Participant Observer
An Autobiography
Description:... What would happen if a social scientist saw himself not as an outsider but as a participant, engaging in the situations he studied and acting to change the course of events? The distinguished career of William Foote Whyte as an activist scholar provides a rich and complex answer to that question. Participant Observer is Whyte's own story. He takes us to worksites from Boston's North End in the early forties to Spain and Peru in the seventies to Jamestown, New York, in the eighties. Along the way, we see the development of his thinking and the spread of his influence into fields as disparate as social psychology, industrial relations, and agricultural development. While it documents a remarkable career, Participant Observer is also a personal chronicle.
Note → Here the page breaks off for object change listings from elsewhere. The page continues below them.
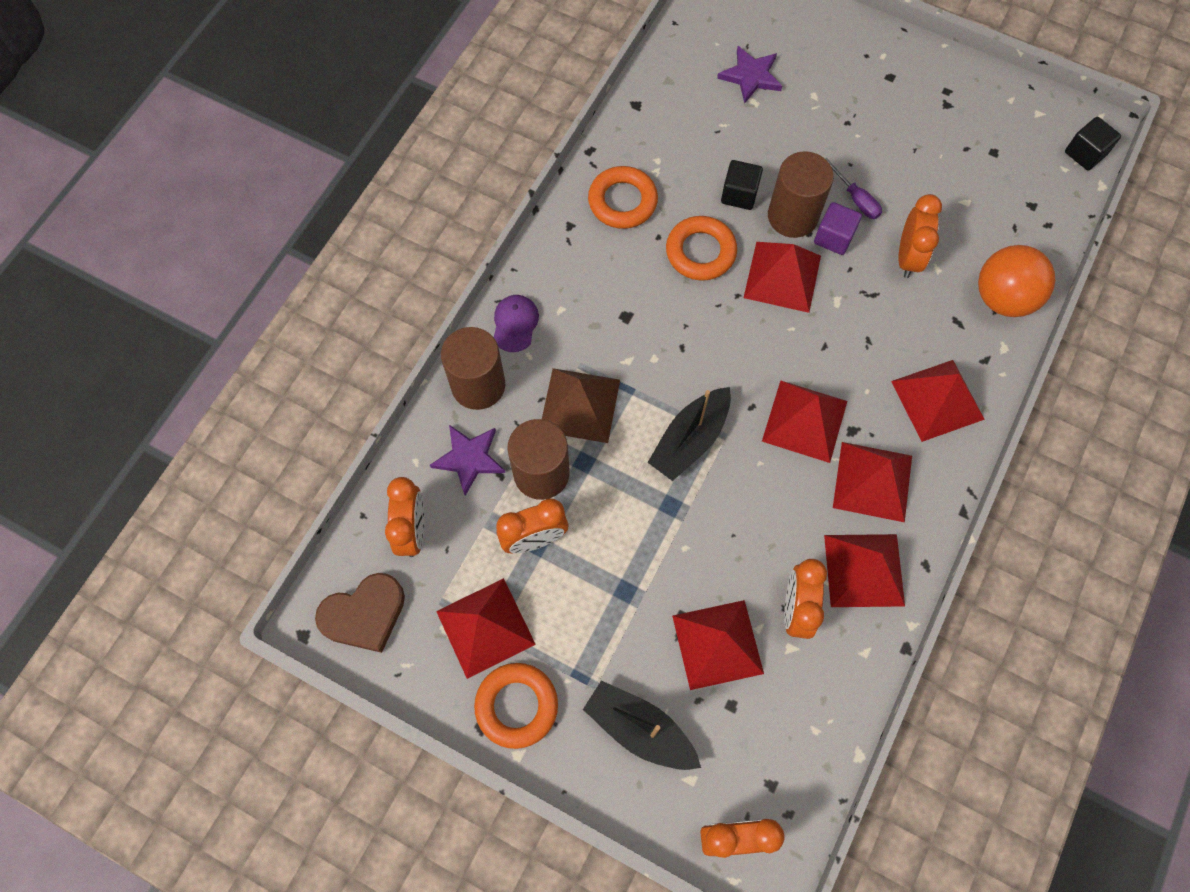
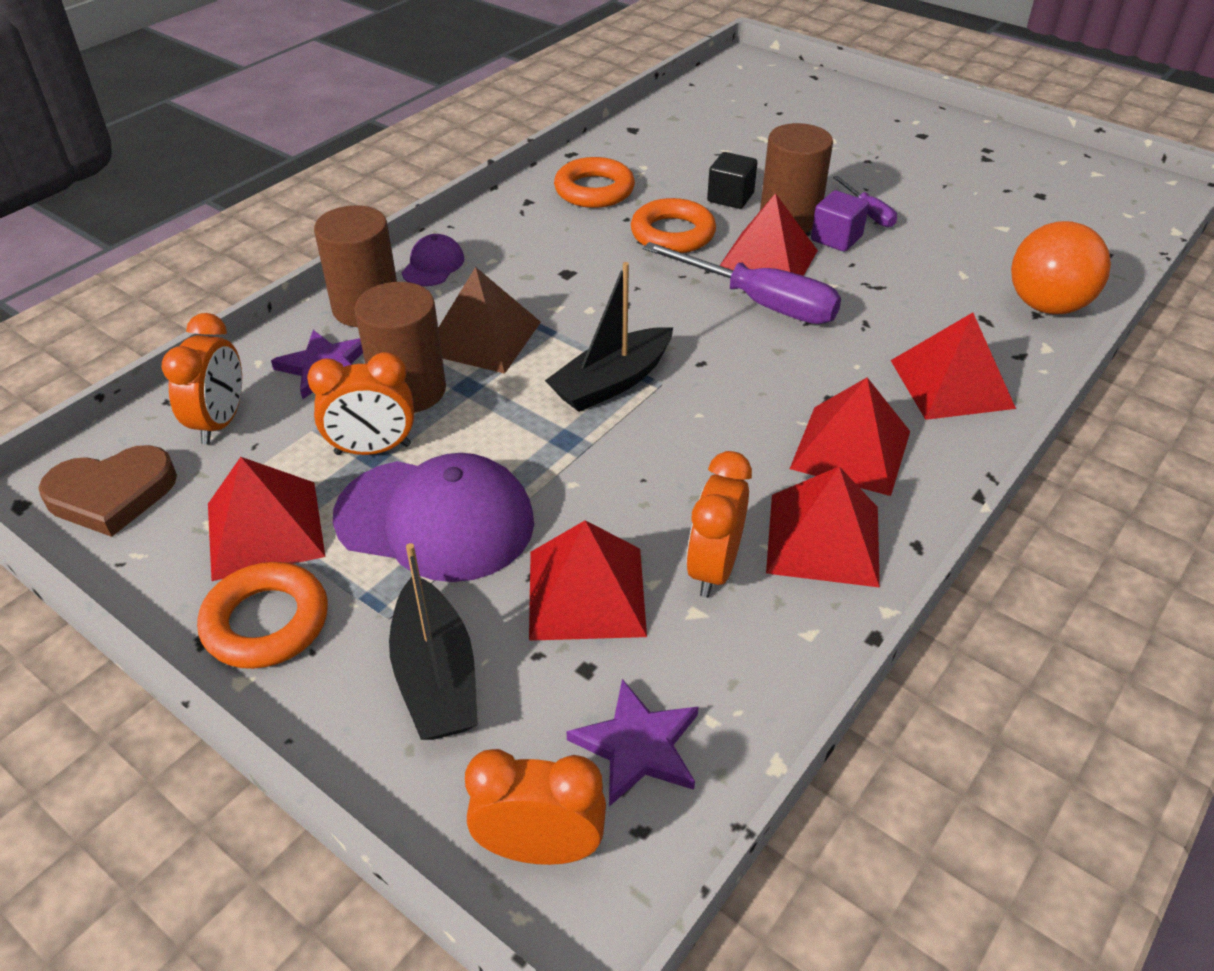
camera: 10 degrees right, 25 degrees down
(600, 598) = (435, 520): none -> purple cap
(639, 729) = (436, 677): black boat -> black boat turned 150 degrees counterclockwise
(751, 76) = (764, 122): purple star -> purple star (637, 746)
(785, 330) = (760, 303): none -> purple screwdriver
(805, 421) = (768, 383): red pyramid -> none
(908, 257) = (926, 262): orange clock -> none
(1085, 153) = (1154, 206): black cube -> none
Whyte reflects with candor and sometimes great amusement on the years of his childhood, his academic education, and his marriage. He also describes being stricken with polio and recounts how he and his family worked to circumvent the handicaps the disease dealt him. Beginning with his study of neighborhood gangs in Boston's North End and moving into such diverse workplaces as the oil fields of Oklahoma, the dining rooms of Stouffer's, and rural villages in Peru, Whyte's research has focused on connections between social organization and human performance. Whyte listened to what workers told him, gave their views weight in his recommendations to decision makers, and eventually became a powerful voice for greater worker participation and workplace democracy. His work is a model for the social sciences and his story should be read by any serious student of them.